▸ **Problem details**
The output should be every line below that includes the word "index".

++++++++++

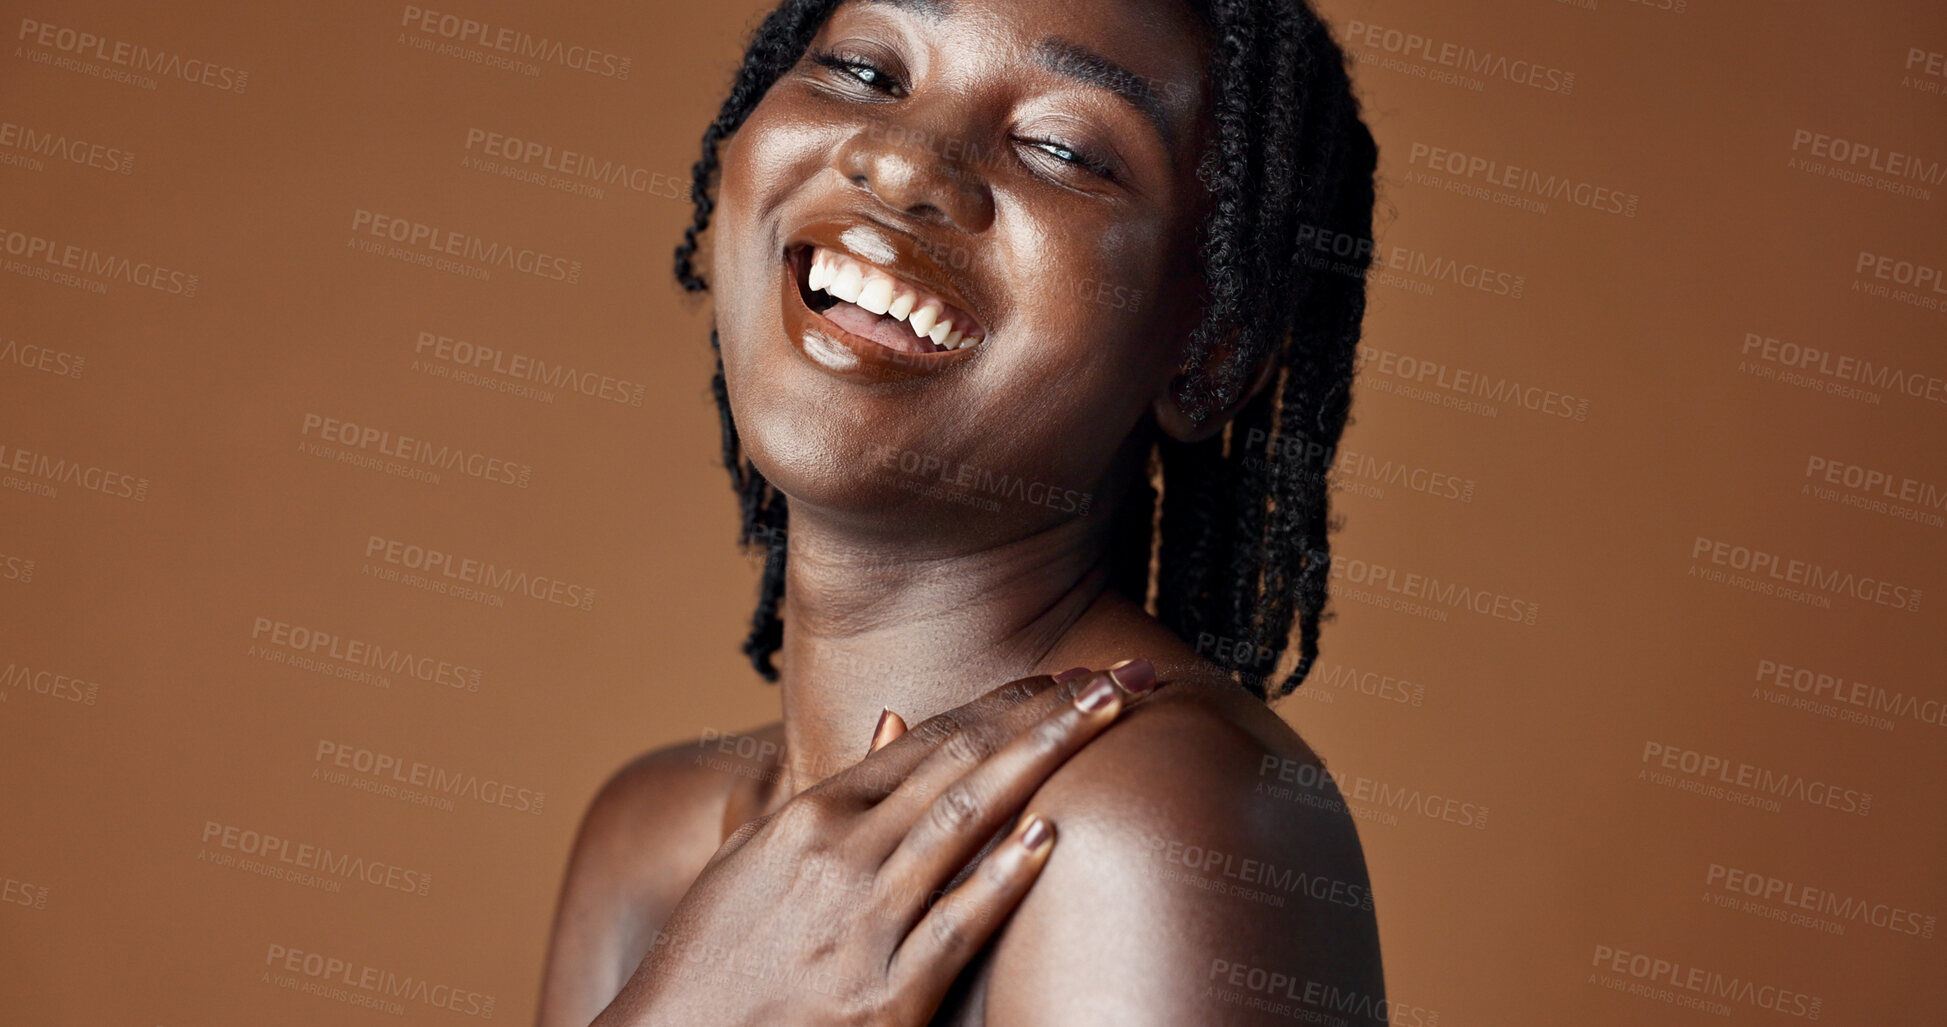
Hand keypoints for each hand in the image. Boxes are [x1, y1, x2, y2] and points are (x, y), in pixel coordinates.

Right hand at [592, 659, 1159, 1026]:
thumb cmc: (713, 960)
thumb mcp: (757, 858)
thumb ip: (835, 791)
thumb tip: (895, 718)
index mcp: (810, 817)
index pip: (927, 740)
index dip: (1002, 703)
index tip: (1061, 677)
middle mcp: (840, 856)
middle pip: (961, 763)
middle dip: (1044, 714)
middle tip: (1116, 675)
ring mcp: (863, 924)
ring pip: (968, 821)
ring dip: (1044, 760)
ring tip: (1107, 716)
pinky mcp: (883, 998)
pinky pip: (955, 927)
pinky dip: (1003, 879)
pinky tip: (1050, 837)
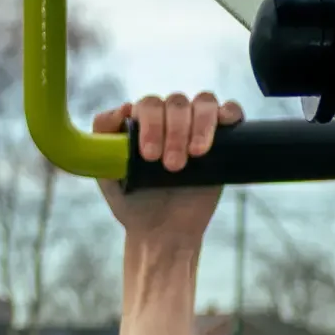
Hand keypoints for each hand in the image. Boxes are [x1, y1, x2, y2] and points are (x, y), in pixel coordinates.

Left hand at [94, 93, 244, 251]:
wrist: (163, 232)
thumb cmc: (133, 202)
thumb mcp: (107, 173)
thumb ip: (103, 137)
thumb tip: (122, 108)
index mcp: (143, 122)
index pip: (148, 105)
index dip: (150, 124)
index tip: (148, 156)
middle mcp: (169, 119)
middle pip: (175, 102)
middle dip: (173, 131)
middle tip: (170, 165)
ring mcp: (197, 126)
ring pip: (203, 102)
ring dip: (198, 126)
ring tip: (192, 157)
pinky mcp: (224, 138)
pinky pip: (230, 110)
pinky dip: (228, 113)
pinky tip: (221, 132)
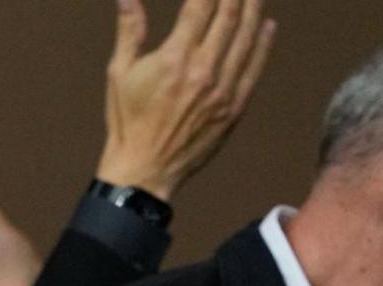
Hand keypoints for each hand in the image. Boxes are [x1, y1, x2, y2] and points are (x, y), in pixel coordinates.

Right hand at [96, 0, 274, 199]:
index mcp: (173, 59)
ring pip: (247, 38)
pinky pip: (254, 67)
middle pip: (229, 17)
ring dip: (253, 10)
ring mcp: (223, 89)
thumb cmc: (128, 121)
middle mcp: (203, 70)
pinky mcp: (234, 107)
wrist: (144, 169)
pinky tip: (267, 25)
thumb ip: (130, 32)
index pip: (201, 8)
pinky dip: (263, 43)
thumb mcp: (119, 73)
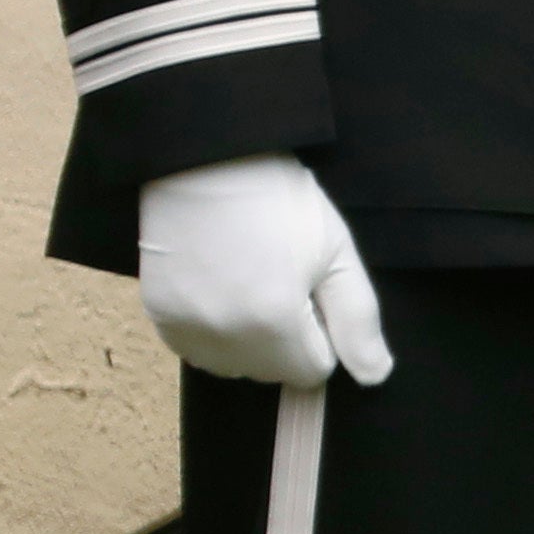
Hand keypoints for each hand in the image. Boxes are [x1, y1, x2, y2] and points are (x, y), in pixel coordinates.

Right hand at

++++++++++

▸ **The completed task**
index mcp: (810, 817)
index pip: (927, 740)
index dip: (1002, 703)
index tip: (1061, 677)
index mcp: (143, 122)
index pip: (148, 105)
index dip: (150, 124)
index tip: (148, 156)
index mcp: (173, 59)
index pip: (201, 8)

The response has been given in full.